Hayat, anın içindeki güzellikleri kaçırmadan geleceğe doğru yürümeyi öğrenmektir.
Peki insan ne zaman durmalı, ne zaman ilerlemeli?
Bir yanı geçmişe bağlı, bir yanı geleceğe endişeli bir yolcuyuz.
Modern yaşam bize sürekli “anı yaşa” telkininde bulunuyor. Reklamlar, kişisel gelişim kitapları, sosyal medya…
Her şey ‘şu an’ın kıymetini bilmemizi salık veriyor.
Oysa gerçek şu ki insan, yalnızca “şu an”dan ibaret değildir.
Geçmişin hatıraları, geleceğin hayalleriyle örülüdür içimiz.
Ama plan yaparken hayatın ta kendisini ertelemiyor muyuz?
Hedefler uğruna harcanan günler, bir bakmışsın yıllara dönüşmüş.
“Yarın” dediklerimiz, bugünü es geçerken içimizde bir huzursuzluk büyür: “Ya hiç olmazsa?”
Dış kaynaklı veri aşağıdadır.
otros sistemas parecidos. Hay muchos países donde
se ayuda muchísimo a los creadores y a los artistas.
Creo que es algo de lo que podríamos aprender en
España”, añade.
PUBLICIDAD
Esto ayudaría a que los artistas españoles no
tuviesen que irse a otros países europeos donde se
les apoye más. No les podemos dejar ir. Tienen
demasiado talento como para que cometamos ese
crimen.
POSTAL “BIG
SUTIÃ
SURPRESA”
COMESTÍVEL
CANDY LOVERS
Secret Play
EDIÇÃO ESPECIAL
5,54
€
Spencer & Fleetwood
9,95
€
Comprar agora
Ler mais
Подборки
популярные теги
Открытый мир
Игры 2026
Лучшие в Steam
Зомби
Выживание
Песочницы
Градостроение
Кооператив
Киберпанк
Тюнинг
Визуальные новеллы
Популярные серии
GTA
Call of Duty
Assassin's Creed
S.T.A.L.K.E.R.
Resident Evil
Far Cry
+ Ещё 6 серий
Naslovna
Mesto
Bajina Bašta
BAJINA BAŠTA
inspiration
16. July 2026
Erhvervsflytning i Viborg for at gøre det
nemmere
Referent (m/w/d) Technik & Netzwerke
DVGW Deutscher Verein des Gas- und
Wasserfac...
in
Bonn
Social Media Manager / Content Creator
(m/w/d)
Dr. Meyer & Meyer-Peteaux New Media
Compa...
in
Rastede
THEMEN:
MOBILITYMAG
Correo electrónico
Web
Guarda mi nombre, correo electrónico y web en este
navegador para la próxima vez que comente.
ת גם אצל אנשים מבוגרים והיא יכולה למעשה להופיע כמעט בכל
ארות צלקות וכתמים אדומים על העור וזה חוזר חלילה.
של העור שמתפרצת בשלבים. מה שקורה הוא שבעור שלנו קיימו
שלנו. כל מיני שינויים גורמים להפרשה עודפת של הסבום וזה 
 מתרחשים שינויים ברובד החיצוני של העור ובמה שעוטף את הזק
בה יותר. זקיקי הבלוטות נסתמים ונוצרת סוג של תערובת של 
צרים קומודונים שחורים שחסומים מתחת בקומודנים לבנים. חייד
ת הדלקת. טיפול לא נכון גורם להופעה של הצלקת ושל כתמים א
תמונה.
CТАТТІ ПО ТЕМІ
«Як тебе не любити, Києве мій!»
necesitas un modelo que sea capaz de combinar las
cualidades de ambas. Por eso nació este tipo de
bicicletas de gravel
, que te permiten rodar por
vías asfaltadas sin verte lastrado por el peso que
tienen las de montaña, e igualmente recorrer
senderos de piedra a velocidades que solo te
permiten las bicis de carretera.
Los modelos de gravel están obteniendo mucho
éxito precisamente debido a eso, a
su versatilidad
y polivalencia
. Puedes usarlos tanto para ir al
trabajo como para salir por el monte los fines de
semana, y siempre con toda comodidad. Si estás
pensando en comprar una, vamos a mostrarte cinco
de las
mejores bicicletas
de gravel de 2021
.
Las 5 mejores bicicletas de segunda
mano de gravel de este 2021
Oysa geleceği düşleyip plan yaparken bile, “şu an”a temas etmeden yaşam gerçek anlamını bulamaz.
Çünkü asıl güç, bugünü fark etmekte, bugünden yol alabilmektedir.
“Ne bugünü tüket, ne yarını takıntı yap.”
Hayat ne sadece planla yürür ne de başıboş serbestlikle güzelleşir.
Dengedir önemli olan.
Tıpkı bir cambaz gibi, ipte yürürken bir gözünü ileriye dikerken, ayaklarının bastığı noktayı da hissetmeyi bilmek gerekir.
Anı yaşamak ile geleceği planlamak, birbirine zıt değil; tamamlayıcıdır.
Hayat, bu ikisi arasında kurduğumuz dengeyle anlam kazanır.
Ne geçmişe saplanmalı, ne gelecekte kaybolmalı.
Çünkü gerçek hayat, ikisinin ortasında; tam da şimdidedir.